[[ Given text open ]]

![mobydick](mobydick.jpg)

In this workspace, you'll scrape the novel Moby Dick from the website [Project Gutenberg](https://www.gutenberg.org/) (which contains a large corpus of books) using the Python `requests` package. You'll extract words from this web data using `BeautifulSoup` before analyzing the distribution of words using the Natural Language ToolKit (`nltk`) and `Counter`.

The Data Science pipeline you'll build in this workspace can be used to visualize the word frequency distributions of any novel you can find on Project Gutenberg.

In [7]:
import requests
from bs4 import BeautifulSoup
import nltk
from collections import Counter
from nltk.tokenize import RegexpTokenizer

nltk.download('stopwords')
from nltk.corpus import stopwords

url = "https://s3.amazonaws.com/assets.datacamp.com/production/project_147/datasets/2701-h.htm"
r = requests.get(url)
r.encoding = 'utf-8'

html = r.text

# REQUIRED VARIABLE NAME
html_soup = BeautifulSoup(html, "html.parser")

[[ Given text closed ]]
[[ Given information open ]]

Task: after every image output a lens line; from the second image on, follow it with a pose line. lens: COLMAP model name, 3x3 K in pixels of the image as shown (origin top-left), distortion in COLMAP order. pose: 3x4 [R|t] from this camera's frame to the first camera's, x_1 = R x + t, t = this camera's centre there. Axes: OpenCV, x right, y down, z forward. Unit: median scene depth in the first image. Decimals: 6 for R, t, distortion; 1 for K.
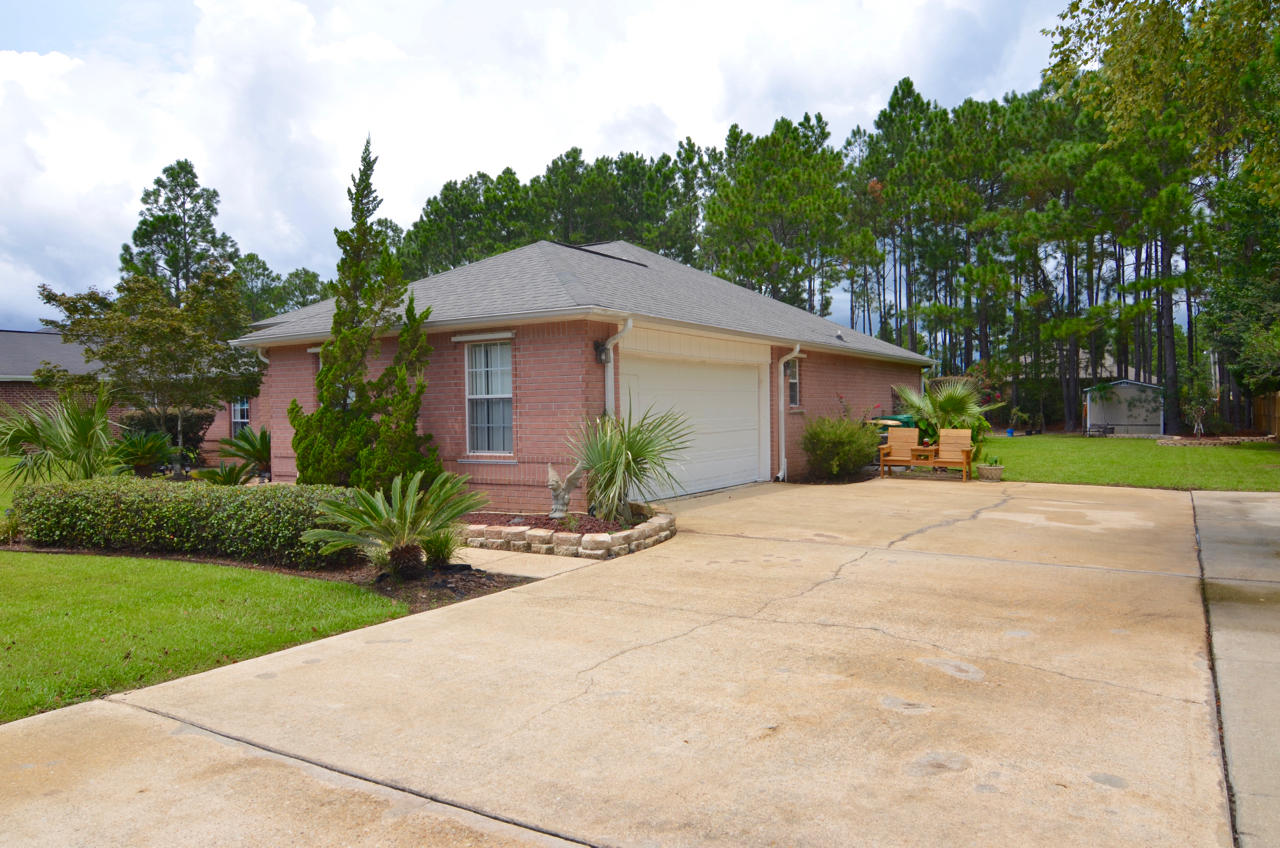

[[ Given information closed ]]
[[ Given information open ]]

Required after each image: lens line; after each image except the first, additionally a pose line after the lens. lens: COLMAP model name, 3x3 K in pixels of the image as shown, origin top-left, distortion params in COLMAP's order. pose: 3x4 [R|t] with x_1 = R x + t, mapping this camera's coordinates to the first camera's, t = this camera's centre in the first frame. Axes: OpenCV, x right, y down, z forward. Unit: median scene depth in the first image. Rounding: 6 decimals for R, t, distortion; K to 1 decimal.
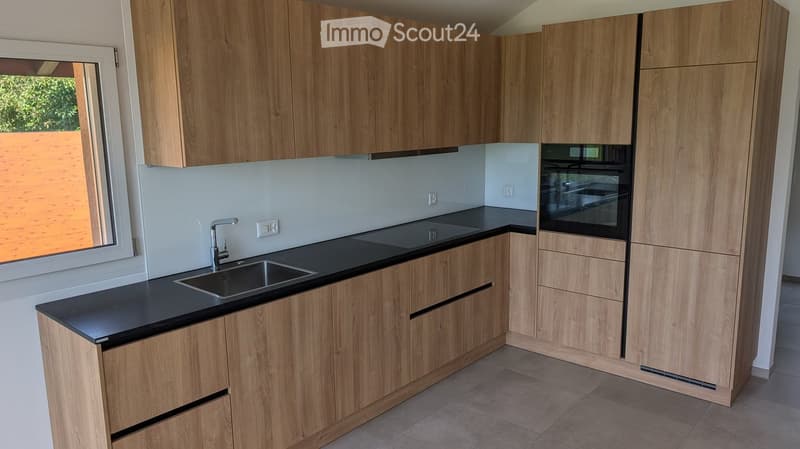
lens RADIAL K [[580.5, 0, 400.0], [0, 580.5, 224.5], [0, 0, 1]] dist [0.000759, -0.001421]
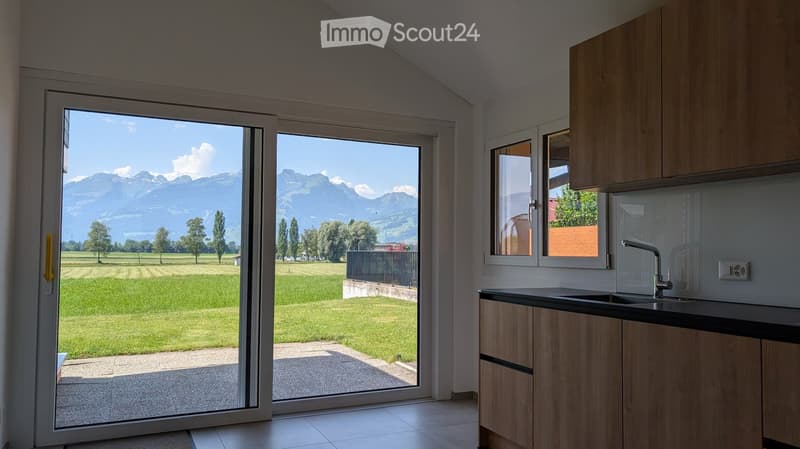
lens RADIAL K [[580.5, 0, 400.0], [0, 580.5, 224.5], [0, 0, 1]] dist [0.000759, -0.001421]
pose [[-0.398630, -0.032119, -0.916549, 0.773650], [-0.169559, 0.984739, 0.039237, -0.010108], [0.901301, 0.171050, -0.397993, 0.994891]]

[[ Given information closed ]]

→ About this task
Continue the Moby Dick word-frequency walkthrough from where it stops.

→ Response to this exercise
moby_text = html_soup.get_text()

tokenizer = RegexpTokenizer(r'\w+')
tokens = tokenizer.tokenize(moby_text)

words = [w.lower() for w in tokens]

stop_words = stopwords.words('english')
words_no_stop = [w for w in words if w not in stop_words]

count = Counter(words_no_stop)
top_ten = count.most_common(10)
print(top_ten)


[nltk_data] Downloading package stopwords to /home/repl/nltk_data...
[nltk_data]   Package stopwords is already up-to-date!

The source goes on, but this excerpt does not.